There are many reasons that I have become a film critic. One thing is that I am aspiring film director, hoping to spend some time in the lights of modern films, so that I might have my own creations released to a wide audience one day. Another reason is that I have spent years working with films as both resource expert and historian. But the main reason is in one word: directors. I have grown up looking up to all kinds of filmmakers, viewing, studying, and telling of their works. Whenever I’m asked the five things that define me as both a film critic and a filmmaker I always answer Alfred Hitchcock, Stanley Kubrick, Ingmar Bergman, Martin Scorsese, and David Lean. Those five people have made films that have changed me as a person. But the thing is that four out of five have been either dead or semi-retired throughout my lifetime. The only one that has been prolific while I grew up was Scorsese. His films have defined my entire generation of avid film viewers with modern classics like The Last Temptation of Christ, After Hours, GoodFellas, The King of Comedy, Mean Streets, Taxi Driver, and Raging Bull. In fact I’d say, and I’m sure I’m not alone on this, that I have never disliked a Scorsese film. That s still true with Bringing Out the Dead.

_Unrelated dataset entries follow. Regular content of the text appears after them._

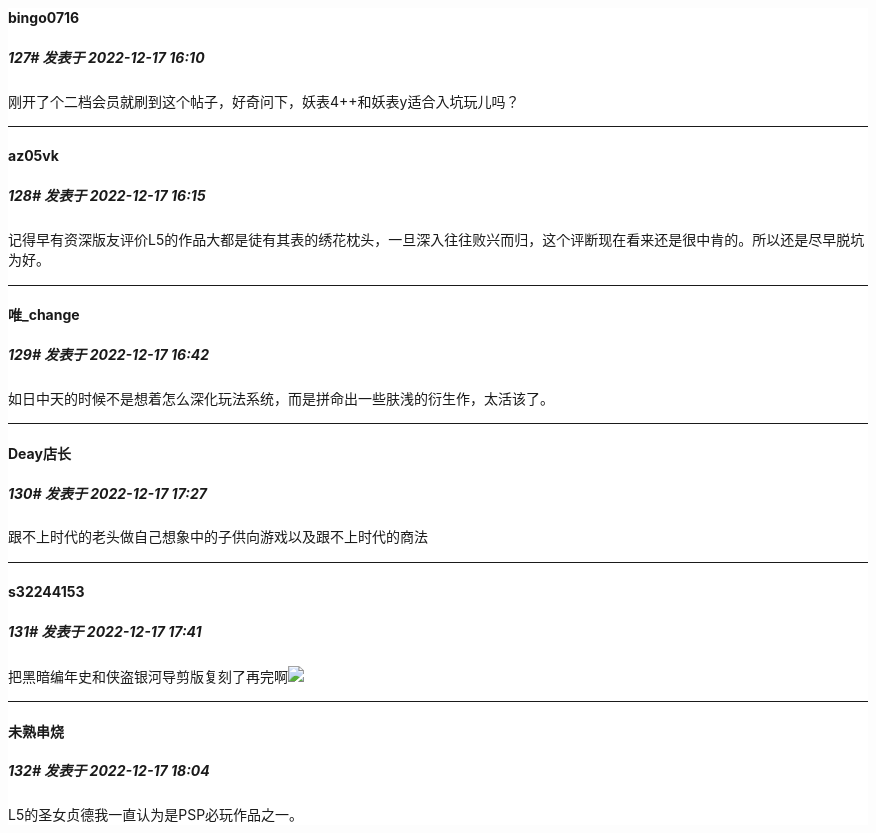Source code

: ####  bingo0716  
##### 127#       发表于 2022-12-17 16:10

刚开了个二档会员就刷到这个帖子，好奇问下，妖表4++和妖表y适合入坑玩儿吗？



*****

####  az05vk  
##### 128#       发表于 2022-12-17 16:15

记得早有资深版友评价L5的作品大都是徒有其表的绣花枕头，一旦深入往往败兴而归，这个评断现在看来还是很中肯的。所以还是尽早脱坑为好。



*****

####  唯_change  
##### 129#       发表于 2022-12-17 16:42

如日中天的时候不是想着怎么深化玩法系统，而是拼命出一些肤浅的衍生作，太活该了。



*****

####  Deay店长  
##### 130#       发表于 2022-12-17 17:27

跟不上时代的老头做自己想象中的子供向游戏以及跟不上时代的商法



*****

####  s32244153  
##### 131#       发表于 2022-12-17 17:41

把黑暗编年史和侠盗银河导剪版复刻了再完啊<img src="https://static.saraba1st.com/image/smiley/face2017/013.png" referrerpolicy="no-referrer">



*****

####  未熟串烧  
##### 132#       发表于 2022-12-17 18:04

L5的圣女贞德我一直认为是PSP必玩作品之一。

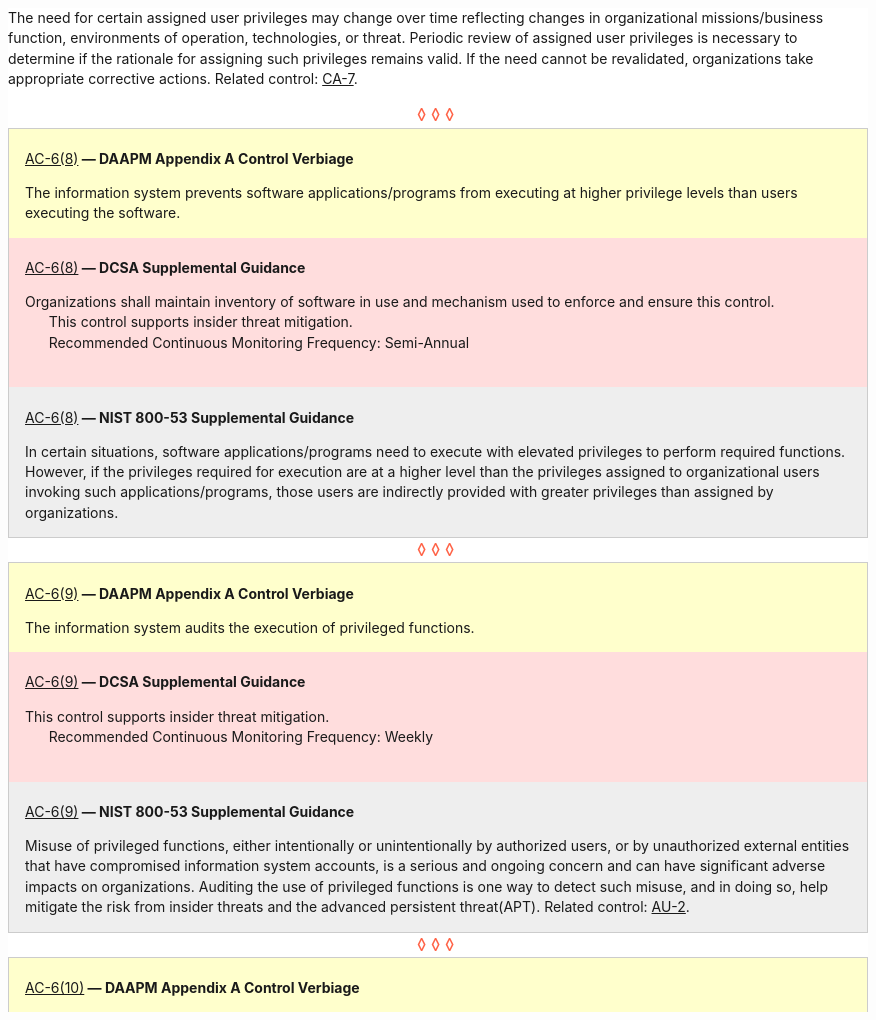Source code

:    <p style="white-space:pre-wrap;">The need for certain assigned user privileges may change over time reflecting changes in organizational missions/business function, environments of operation, technologies, or threat. Periodic review of assigned user privileges is necessary to determine if the rationale for assigning such privileges remains valid. If the need cannot be revalidated, organizations take appropriate corrective actions. Related control: <a href="CA/CA-7">CA-7</a>.</p>
</div>
<div style="font-size:120%;color:tomato;text-align:center">&loz;&nbsp;&loz;&nbsp;&loz;&nbsp;</div>
<div id="AC-6(8)" style="background:#ffffcc;padding:0.01em 16px;border:1px solid #ccc;border-bottom:none">
   <p style="padding-top:6px;margin-bottom:-16"><a href="AC/AC-6(8)">AC-6(8)</a><strong> &mdash; DAAPM Appendix A Control Verbiage</strong></p>
   <p style="white-space:pre-wrap;">The information system prevents software applications/programs from executing at higher privilege levels than users executing the software.</p>
</div>
<div style="padding:0.01em 16px;background:#ffdddd;border-left:1px solid #ccc;border-right:1px solid #ccc">
   <p style="padding-top:6px;margin-bottom:-16"><a href="AC/AC-6(8)">AC-6(8)</a><strong> &mdash; DCSA Supplemental Guidance</strong></p>
   <p style="white-space:pre-wrap;">Organizations shall maintain inventory of software in use and mechanism used to enforce and ensure this control.
      This control supports insider threat mitigation.
      Recommended Continuous Monitoring Frequency: Semi-Annual
   </p>
</div>
<div style="padding:0.01em 16px;background:#eeeeee;border:1px solid #ccc;border-top:none">
   <p style="padding-top:6px;margin-bottom:-16"><a href="AC/AC-6(8)">AC-6(8)</a><strong> &mdash; NIST 800-53 Supplemental Guidance</strong></p>
   <p style="white-space:pre-wrap;">In certain situations, software applications/programs need to execute with elevated privileges to perform required functions. However, if the privileges required for execution are at a higher level than the privileges assigned to organizational users invoking such applications/programs, those users are indirectly provided with greater privileges than assigned by organizations.</p>
</div>
<div style="font-size:120%;color:tomato;text-align:center">&loz;&nbsp;&loz;&nbsp;&loz;&nbsp;</div>
<div id="AC-6(9)" style="background:#ffffcc;padding:0.01em 16px;border:1px solid #ccc;border-bottom:none">
   <p style="padding-top:6px;margin-bottom:-16"><a href="AC/AC-6(9)">AC-6(9)</a><strong> &mdash; DAAPM Appendix A Control Verbiage</strong></p>
   <p style="white-space:pre-wrap;">The information system audits the execution of privileged functions.</p>
</div>
<div style="padding:0.01em 16px;background:#ffdddd;border-left:1px solid #ccc;border-right:1px solid #ccc">
   <p style="padding-top:6px;margin-bottom:-16"><a href="AC/AC-6(9)">AC-6(9)</a><strong> &mdash; DCSA Supplemental Guidance</strong></p>
   <p style="white-space:pre-wrap;">This control supports insider threat mitigation.
      Recommended Continuous Monitoring Frequency: Weekly
   </p>
</div>
<div style="padding:0.01em 16px;background:#eeeeee;border:1px solid #ccc;border-top:none">
   <p style="padding-top:6px;margin-bottom:-16"><a href="AC/AC-6(9)">AC-6(9)</a><strong> &mdash; NIST 800-53 Supplemental Guidance</strong></p>
   <p style="white-space:pre-wrap;">Misuse of privileged functions, either intentionally or unintentionally by authorized users, or by unauthorized external entities that have compromised information system accounts, is a serious and ongoing concern and can have significant adverse impacts on organizations. Auditing the use of privileged functions is one way to detect such misuse, and in doing so, help mitigate the risk from insider threats and the advanced persistent threat(APT). Related control: <a href="AU/AU-2">AU-2</a>.</p>
</div>
<div style="font-size:120%;color:tomato;text-align:center">&loz;&nbsp;&loz;&nbsp;&loz;&nbsp;</div>
<div id="AC-6(10)" style="background:#ffffcc;padding:0.01em 16px;border:1px solid #ccc;border-bottom:none">
   <p style="padding-top:6px;margin-bottom:-16"><a href="AC/AC-6(10)">AC-6(10)</a><strong> &mdash; DAAPM Appendix A Control Verbiage</strong></p>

Bringing Out the Dead is not Scorsese at his best (interesting since this was written by Affliction director Paul Schrader, who wrote Taxi Driver, The Last Temptation of Christ, and Raging Bull for Scorsese), not quite a GoodFellas or even a Casino, but the film still delivers a great pleasure. It’s frantic and crazy, not quite a normal place for the more laid back Scorsese film, but it works for what the story is about. Telling the story of the descent into madness that occurs to a New York ambulance driver (Cage), the film finds the right beat by being crazy. The off-beat scenarios that the driver Frank Pierce goes through are so off the wall that any distant direction of it would not work. Scorsese and cinematographer Robert Richardson know what they are doing and do it right. When Frank finds himself obsessed with a woman (Arquette) whose father he saved (an interesting change from what happened in Eyes Wide Shut), Scorsese throws him into her path on a regular basis so that the story can grow, a slight change of pace from the way he had Travis Bickle interact with Jodie Foster and Cybil Shepherd in Taxi Driver.

One thing that I found most interesting about the film is that it shows Frank paired with three different partners, each one with their own personality. The John Goodman and Ving Rhames partners are both interesting, but the one that interested me the most was Tom Sizemore as burning fuse Tom Walls. Sizemore put so much anger and uneasiness in the character that I found more in this performance than any other in the film, even the unbelievable Cage.

Scorsese is on the right track with the film, but he still does have some problems. The film is way too long. Sure there is quite a bit to say, but most of it is said within the first hour, leaving the second, for the most part, rather repetitive. Scorsese uses music well in the film, he just uses it too much, repeating the same three or four songs over and over. Scorsese directs the film so well that it is easy to forgive him for any and all mistakes. As a film Bringing Out the Dead is great, for a Scorsese film it is lackluster.